Superintendent candidate #2 makes his case

William R. Hite Jr.talks with school district principals and assistants during a meeting at Fels High School on Tuesday. He currently runs the Prince George's County, Md., schools. TOM GRALISH / Staff Photographer
William R. Hite Jr.talks with school district principals and assistants during a meeting at Fels High School on Tuesday. He currently runs the Prince George's County, Md., schools. TOM GRALISH / Staff Photographer
Posted: June 28, 2012

ROUND 2 of "Who Wants to be Philadelphia's Next School Superintendent?" was held Tuesday, featuring candidate William R. Hite Jr., who said that if he accepted the top job his first item on the agenda would be "to listen."

"With all of the challenges, with all of the anxiety and with all of the frustration that has taken place in the last six months in this district, the best thing that someone can do now is stop. Stop talking and listen," Hite told a group of teachers gathered for a meet-and-greet at district headquarters. Once the school community is heard, he said, then it is "an opportunity to begin a healing process so that we are able to come together to address the challenges that are likely in front of us."

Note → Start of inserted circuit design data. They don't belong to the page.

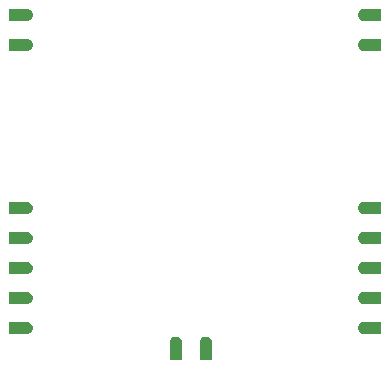
<source format=gbp>
G04*
G04 #@! TF.GenerationSoftware,Altium Limited,Altium NEXUS,5.8.2 (18)*
G04*
G04 Layer_Color=128*
%FSLAX44Y44*%
%MOMM*%
G71*
G04*
G04 #@! TF.SameCoordinates,3A1DB9EE-8D2C-4681-89B5-BFB965533D06*
G04*
G04*
G04 #@! TF.FilePolarity,Positive*
G04*
G01*
G75*
G36*
X17832Y82439D02*
X19239Y81032D01*
X20000Y79194D01*
Y77205D01*
X19239Y75368D01*
X17832Y73961D01*
X15994Y73200D01*
X0D01*
Y83200D01*
X15994D01*
X17832Y82439D01*
D02*
G37*
G36*
Y57039D02*
X19239Y55632D01*
X20000Y53794D01*
Y51805D01*
X19239Y49968D01*
X17832Y48561D01*
X15994Y47800D01*
X0D01*
Y57800D01*
X15994D01*
X17832Y57039D01*
D02*
G37*
G36*
Y31639D02*
X19239Y30232D01*
X20000Y28394D01*
Y26405D01*
X19239Y24568D01*
X17832Y23161D01*
X15994Y22400D01*
X0D01*
Y32400D01*
X15994D01*
X17832Y31639D01*
D02*
G37*
G36*
X143832Y19239D02*
X145239Y17832D01*
X146000Y15994D01*
Y15000D01*
Y0D01*
X136000D01*
Y15000D01*
Y15994D01*
X136761Y17832D01*
X138168Y19239D01*
X140005Y20000D01*
X141994D01*
X143832Y19239D01*
D02*
G37*
G36*
X17832Y107839D02*
X19239Y106432D01*
X20000Y104594D01*
Y102605D01*
X19239Y100768D01*
X17832Y99361D01*
X15994Y98600D01*
X0D01*
Y108600D01*
X15994D01*
X17832Y107839D01*
D02*
G37*
G36*
Y133239D02*
X19239Y131832D01*
X20000Y129994D01*
Y128005D01*
X19239Y126168D01*
X17832Y124761D01*
X15994Y124000D01*
X0D01*
Y134000D01*
X15994D01*
X17832Y133239D01*
D02*
G37*
G36*
Y271261D02*
X19239Y269854D01*
X20000Y268016D01*
Y266027D01*
X19239Y264189D01*
X17832Y262783D01*
X15994Y262022D01*
X0D01*
Y272022D01*
X15994D01*
X17832Y271261D01*
D02*
G37*
G36*
Y296661D02*
X19239Y295254D01*
X20000Y293416D01*
Y291427D01*
X19239Y289590D01*
X17832Y288183D01*
X15994Y287422D01*
X0D01*
Y297422D01*
X15994D01*
X17832Y296661D01*
D02*
G37*
G36*
X169232Y19239D02*
X170639Y17832D01*
X171400Y15994D01*
Y15000D01*
Y0D01*
X161400D01*
Y15000D01*
Y15994D01*
X162161Y17832D01*
X163568Y19239D01*
X165405Y20000D01*
X167395D01*
X169232Y19239D01*
D02*
G37*
G36*
X315000Y22400D02*
X299005D01*
X297168Y23161D01*
X295761Y24568D01*
X295000Y26405D01*
Y28394D01*
X295761Y30232D01*
X297168Y31639D01*
X299005Y32400D01*
X315000D01*
Y22400D01*
D02*
G37*
G36*
Y47800D02*
X299005D01*
X297168Y48561D01*
X295761Y49968D01*
X295000Y51805D01*
Y53794D01*
X295761Y55632D01*
X297168Y57039D01*
X299005Y57800D01*
X315000D01*
Y47800D01*
D02*
G37*
G36*
Y73200D02*
X299005D01*
X297168Y73961D01*
X295761Y75368D01*
X295000Y77205D01*
Y79194D01*
X295761Y81032D01*
X297168Y82439D01*
X299005Y83200D01*
X315000D01*
Y73200D01*
D02*
G37*
G36*
Y98600D02*
X299005D01*
X297168Y99361D01*
X295761Y100768D01*
X295000Y102605D01*
Y104594D01*
X295761Y106432D01*
X297168Y107839D01*
X299005Y108600D01*
X315000D01*
Y98600D01*
D02*
G37*
G36*
Y124000D02*
X299005D01*
X297168Y124761D01*
X295761Y126168D01*
X295000Y128005D01*
Y129994D01*
X295761Y131832D01*
X297168Y133239D01*
X299005Y134000D01*
X315000D01*
Y124000D01*
D02*
G37*
G36*
Y262000D02*
X299005D01*
X297168Y262761D01*
X295761Y264168D01*
X295000Y266005D01*
Y267994D01*
X295761Y269832D01*
X297168Y271239D01*
X299005Y272000D01*
X315000D01*
Y262000D01*
D02*
G37*
G36*
Y287400D02*
X299005D01*
X297168Y288161D01*
X295761Y289568D01*
X295000Y291405D01*
Y293395D01*
X295761Y295232D01*
X297168Y296639D01*
X299005Y297400D01*
X315000D01*
Y287400D01*
D02*
G37*
M02*

</source>
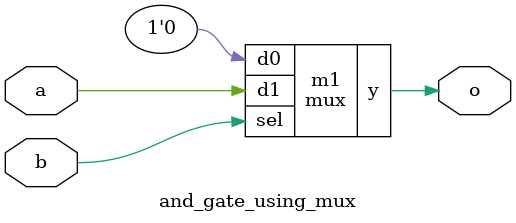
<source format=sv>

module mux
(
  input  d0, d1,
  input  sel,
  output y
);

  assign y = sel ? d1 : d0;

endmodule

//----------------------------------------------------------------------------
// Task
//----------------------------------------------------------------------------

module and_gate_using_mux
(
    input  a,
    input  b,
    output o
);
  mux m1 (0, a, b, o);
  // Task:
  // Implement and gate using instance(s) of mux,
  // constants 0 and 1, and wire connections


endmodule

</source>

One of two finalists for the job of district superintendent, Hite, 50, is the head of Prince George's County Public Schools, Maryland's second-largest district, with 135,000 students and a budget of $1.6 billion.

The candidate, a former middle- and high-school principal, spent the day meeting with teachers, parent groups and charter-school operators, as well as elected officials and business and religious leaders.

After a full day of meetings with adults, he apparently welcomed a lunch break with the "consumers," a/k/a the district's students.

"I think adults are extremely important in the conversation but only to the degree that it speaks to what every single child needs to be successful," he said Tuesday night.

Two students' comments were "critically important" to him, he said. One told him, "It's a shame that in some schools we have more police officers than counselors in his school," Hite recalled. "Another student talked about understanding how I learn so that your teaching can be adjusted to make me learn more.

“That's profound to hear from the mouths of young people that we serve every day."

Lonce Scott, a field director with the Boy Scouts of America, said Hite could bring the community together, as did former superintendent Constance Clayton.

"Dr. Hite to me seems a man that has a sincerity about the community. I think he's going to be engaged not only with the political powers that be, but also the community powers," Scott said. "I think he's going to be effective."

When asked by a teacher what he would be willing to cut from the budget, Hite told her, "You guys have cut a whole bunch already. When you look at that, it's like, wow." Hite said he would work with the School Reform Commission "to really define what is the grand purpose of this work," he said. The district has multiple plans — capital improvement, facilities master plan, budget, school closure — and they are not part of what he called any "coherent structure."

The SRC could make a final decision between Hite and the other finalist, Pedro Martinez, as early as this week.